Richmond—West Cape Breton

Defunct federal electoral district
- Legislature: House of Commons
- District created: 1924
- District abolished: 1933
- First contested: 1925
- Last contested: 1930 by-election

Demographics
- Census division(s): Cape Breton, Richmond

= Richmond—West Cape Breton =

Former federal electoral district in Nova Scotia, Canada

Richmond—West Cape Breton was a federal electoral district in the province of Nova Scotia, Canada, that was represented in the House of Commons of Canada from 1925 to 1935. This riding was created in 1924 from Cape Breton South and Richmond riding. It consisted of the County of Richmond and the part of the County of Cape Breton lying east of East Bay and south of the electoral district of Cape Breton South. It was abolished with a law passed to merge Richmond—West Cape Breton into Inverness—Richmond in 1933, which was duly carried out in 1935 with the election of the first member to the new riding.

==Members of Parliament==
This riding elected the following members of Parliament:

Parliament: Years; Member; Party
Richmond—West Cape Breton Riding created from Cape Breton South and Richmond
15th: 1925–1926; John Alexander Macdonald; Conservative
16th: 1926–1930
17th: 1930–1930
1930–1935: Edgar Nelson Rhodes
Riding dissolved into Inverness—Richmond

==Election results==

The by-election was called due to Macdonald's acceptance of a paid role, or office of emolument, from the Crown on 22 August 1930.

_RECORDS_
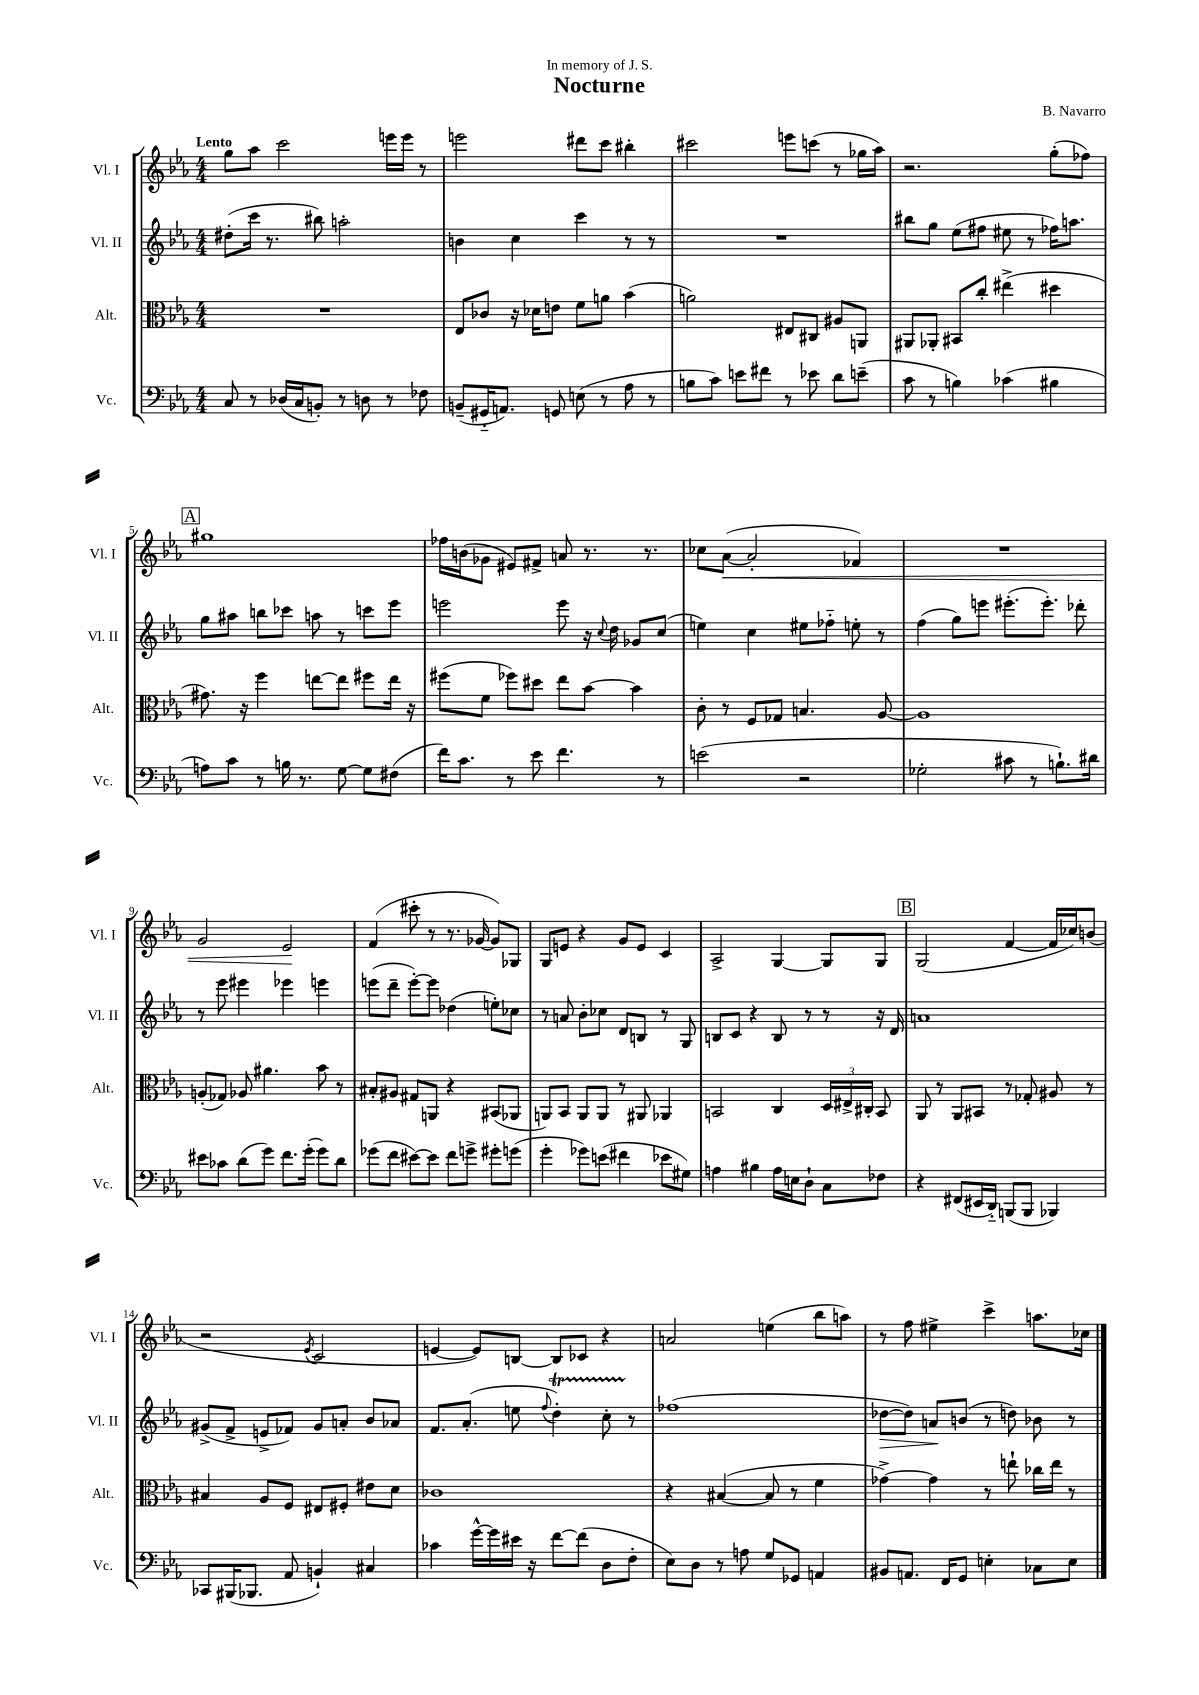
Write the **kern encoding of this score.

**kern	**kern	**kern	**dynam	**kern	**dynam
*part4	*part3	*part2	*part2	*part1	*part1
*staff4	*staff3	*staff2	*staff2	*staff1	*staff1
*I"Vc.	*I"Alt.	*I"Vl. II	*	*I"Vl. I	*
*I'Vc.	*I'Alt.	*I'Vl. II	*	*I'Vl. I	*
*clefF4	*clefC3	*clefG2	*	*clefG2	*
*k[b-e-a-]	*k[b-e-a-]	*k[b-e-a-]	*	*k[b-e-a-]	*
*M4/4	*M4/4	*M4/4	*	*M4/4	*
=1	=1	=1	=1	=1	=1
!	!	!	!	!LO:TX:a:B:t=Lento	!
8C/	1r	(8dd#X'\L	.	8gg\L	.
8r	.	16ccc\Jk	.	8aa-\J	.
.	.	8.r	.	.	.
(16D-X/LL	.	.	.	2ccc\	.
16C/J	.	.	.	.	.
8BBn'/J)	.	8bb#X\)	.	.	.
8r	.	2aan'\	.	.	.
8Dn\	.	.	.	.	.
8r	.	.	.	16eeen\LL	.
.	.	.	.	16eee\JJ	.
8F-X\	.	.	.	8r	.
=2	=2	=2	=2	=2	=2
(8BBn~/L	8E-/L	4bn\	.	2eeen\	.
16GG#X/K	8c-X/J	.	.	.	.
8.AAn/J)	.	.	.	.	.
.	16r	4cc\	.	.	.
.	16d-X\KL	.	.	.	.
8GGn/	8en\J	.	.	.	.
(8En\	8f\L	4ccc\	.	8ddd#X\L	.
8r	8an\J	.	.	8ccc\J	.
8A-\	(4b-\	8r	.	4bb#X'\	.
8r	.	8r	.	.	.
=3	=3	=3	=3	=3	=3
8Bn\L	2an\)	1r	.	2ccc#X\	.
8c\J)	.	.	.	.	.
8en\L	.	.	.	.	.
8f#X\J	.	.	.	.	.
8r	8E#X/L	.	.	8eeen\L	.
8e-X\	8C#X/J	.	.	(8cccn\J	.
8d\L	8A#X/L	.	.	8r	.
(8en~\J	8AAn/J	.	.	16gg-X\LL	.
.	.	.	.	16aa-\JJ)	.
=4	=4	=4	=4	=4	=4
8c\	8AA#X/L	8bb#X\L	.	2.r	.
8r	8AA-X'/J	8gg\J	.	.	.
4Bn\)	8BB#X/L	(8ee-\L	.	.	.
.	8cc'/J	8ff#X\J	.	.	.
(4c-X\	(4ee#X^\	8ee#X\	.	.	.
.	.	8r	.	.	.
4B#X\	4dd#X\	16ff-X\KL)	.	(8gg'\L	.
.	.	8.aan\J	.	.	.
.	.	.	.	8ff-X\J)	.
!!LO:LB:g=z
!!LO:REH:place=s1:t=A
=5	=5	=5	=5	=5	=5
8An\L)	8.g#X\)	8gg\L	.	1gg#X	.
8c\J	.	8aa#X\J	.	.	.
.	16r	.	.	.	.
8r	4ff\	8bbn\L	.	.	.
16Bn\	.	8ccc-X\J	.	.	.
8.r	.	.	.	.	.
.	[8een\L	8aan\	.	.	.
[8G\	8ee\J]	8r	.	.	.
8G\L]	8ff#X\L	8cccn\L	.	.	.
(8F#X\J	16ee\Jk	8eee-\J	.	.	.
.	16r	.	.	.	.
=6	=6	=6	=6	=6	=6
16f\KL)	(8ff#X\L	2eeen\	.	16ff-X\LL	.
8.c\J	.	.	.	(16bn\J	.
.	8f\J	.	.	8g-X\J	.
8r	8ff-X\L)	.	.	8e#X/L)	.
8e-\	8dd#X\J	.	.	8f#X^/J	.
4.f\	8ee-\L	8eee\	.	8an/	.
.	[8b-\J	16r	.	8.r	.
.	.	8qqcc/	.	.	.
.	.	16dd\	.	.	.
.	4b-\]	8g-X/L	.	.	.
.	.	.	.	8.r	.
8r	.	(8cc/J	.	.	.
=7	=7	=7	=7	=7	=7
(2en\	8c'\	4een\)	.	8cc-X\L	.
!	!	!	!	!	!LO:HP:b
.	8r	.	.	([8a-\J	<
.	8F/L	4cc\	.	2a-'/]	.
.	8G-X/J	.	.	.	.
2r	4.Bn/	8ee#X\L	.	.	.
.	.	8ff-X\J	.	.	.
.	.	8een'\	.	4f-X/)	.
.	[8A-/	8r	.	.	.
=8	=8	=8	=8	=8	=8
2G-X'\	1A-]	(4ff\	.	1r	.
.	.	8gg\L)	.	.	.
.	.	8eeen\J	.	.	.
8c#X\	.	(8.eee#X'\L	.	.	.
8r	.	.	.	.	.
.	.	8.eee#'\J)	.	.	.
8.Bn`\L)	.	.	.	.	.
.	.	8ddd-X'\	.	.	.
16d#X\Jk	.	.	.	.	.
!!LO:LB:g=z
=9	=9	=9	=9	=9	=9
8e#X\L	(8An'/L	8r	.	2g/	.
8c-X\J	8G-X/J)	8eee-\	.	.	.
(8d\L	8A-X/	4eee#X\	.	.	.
8g\J)	4.a#X\	.	.	.	.
8.f\L	.	4eee-X\	.	2e-/	.
(16g'\Jk	.	.	.	.	.
8g\L)	8b-\	4eeen\	.	.	.
8d\J	8r	.	.	.	.
.	.	.	.	.	[
=10	=10	=10	=10	=10	=10
(8g-X\L	8B#X'/L	(8eeen\L	.	(4f/	.
8f\J	8A#X/J	8ddd~\J	.	.	.
[8e#X\L)	8G#X/L	[8eee'\L)	.	8ccc#X'\	.
8e#\J]	8AAn/J	8eee\J]	.	8r	.
8f\L	4r	(4dd-X\	.	8.r	.
8gn^\J	.	.	.	.	.
.	.	.	.	[16g-X/	.
8g#X'\L	(8BB#X/L	8een'\L)	.	8g-/L])	.
(8gn\J	8AA-X/J	8cc-X\J	.	8G-X/J	.
=11	=11	=11	=11	=11	=11
4g'\	8AAn/L)	8r	.	8G/L	.
.	8BB-/J	8an/	.	8en/J	.
8g-X\L)	8AA/L	8b-'\L	.	4r	.
(8en\J	8AA/J	8cc-X\J	.	.	.
4f#X\	8r	8d/L	.	8g/L	.
.	8AA#X/	8Bn/J	.	8e/J	.
8e-X\L	4AA-X/	8r	.	4c/	.
8G#X\J)	.	8G/	.	.	.
=12	=12	=12	=12	=12	=12
4An\	2BBn/	8Bn/L	.	2A-^/	.
.	.	8c/J	.	.	.
4B#X\	.	4r	.	.	.
16A\LL	4C/	8B/	.	[4G/	.
16En\J	.	.	.	.	.
8D`\J	.	8r	.	.	.
8C\L	24D/LL	8r	.	8G/L]	.
.	24E#X^/	.	.	.	.
.	24C#X'/JJ	.	.	.	.
8F-X\J	8BB/	16r	.	8G/J	.
.	.	16d/	.	.	.
!!LO:REH:place=s1:t=B
=13	=13	=13	=13	=13	=13
4r	8AA-/	1an	.	(2G/	.
.	8r	.	.	.	.
(8FF#X/L	8AA-/L	.	.	.	.
16EE#X/L	8BB#X/J	.	.	.	.
16DD/JJ)	.	.	.	.	.
(8BBBn/L	8r	.	.	[4f/	.
8BBB/J	8G-X'/	.	.	.	.
4BBB-X/)	8A#X/	.	.	16f/LL]	.
.	.	.	.	16cc-X/J)	.
.	8r	.	.	(8bn/J	.
!!LO:LB:g=z
=14	=14	=14	=14	=14	=14
8CC-X/L	4B#X/	(8g#X^/L	.	2r	.
(16BBB#X/K	.	8f^/J	.	.	.
8.BBB-X/J	.	.	.	.	.
.	8A-/L	8en^/L	.	.	.
8AA-/	8F/J	8f-X/J)	.	.	.
.	.	.	.	8qe-/	.
4BBn`/)	8E#X/L	8g#/L	.	2c/	.
.	8F#X'/J	8an'/J	.	.	.
4C#X/	8e#X\L	8b-/L	.	.	.
.	8d\J	8a-X/J	.	.	.
=15	=15	=15	=15	=15	=15
4c-X\	1c-X	8.f/L	.	[4en/	.
.	.	(8.a-'/J	.	.	.
[16g^^\LL	.	.	.	8e/L])	.
16g\]	.	.	.	.	.
16e#X\JJ	.	8een\	.	[8Bn/J	.
16r	.	.	.	.	.
.	.	8qqff/	.	.	.
[8f\L	.	4ddt'\)	.	8B/L]	.
(8f\J]	.	.	.	8c-X/J	.
8D\L	.	8ccTTT'\	.	4r	.
8F'\J	.	8r	.	.	.
=16	=16	=16	=16	=16	=16
8E-\L)	4r	(1ff-X	.	2an/	.
8D\J	.	.	.	.	.
8r	([4B#X/	.	.	.	.
8An\	.	.	.	.	.
8G/L	8B#/]	.	.	(4een\	.
8GG-X/J	8r	.	.	.	.
4AAn/	4f\	.	.	8bb-\L	.
.	.	.	.	8aan\J)	.
=17	=17	=17	=17	=17	=17
!	!	!	!LO:HP:b	!	!
8BB#X/L	[4g-X^\)	[8dd-X\L	>	8r	.
8.AAn/J	.	8dd-\J])	.	8ff\	.
.	4g-\]	8an/L	.	4ee#X^\	.
16FF/KL	.	.	.	.	.
8GG/J	.	(8bn/J	]	.	.
4En'\	8r	8r	.	4ccc^\	.
.	8een`\	8ddn\)	.	.	.
8C-X\L	16cc-X\LL	8b-X\	.	8.aan\L	.
.	16ee\JJ	.	.	.	.
8E\J	8r	8r	.	.	.
.	.	.	.	16cc-X\Jk	.
==	==	==	==	==	==
*-	*-	*-	*-	*-	*-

_YOUR TASK_
Reproduce the part of the Richmond—West Cape Breton article between "Richmond—West Cape Breton was" and "the new riding.", inclusive, without changing a single character.

_THE ANSWER_
Richmond—West Cape Breton was a federal electoral district in the province of Nova Scotia, Canada, that was represented in the House of Commons of Canada from 1925 to 1935. This riding was created in 1924 from Cape Breton South and Richmond riding. It consisted of the County of Richmond and the part of the County of Cape Breton lying east of East Bay and south of the electoral district of Cape Breton South. It was abolished with a law passed to merge Richmond—West Cape Breton into Inverness—Richmond in 1933, which was duly carried out in 1935 with the election of the first member to the new riding.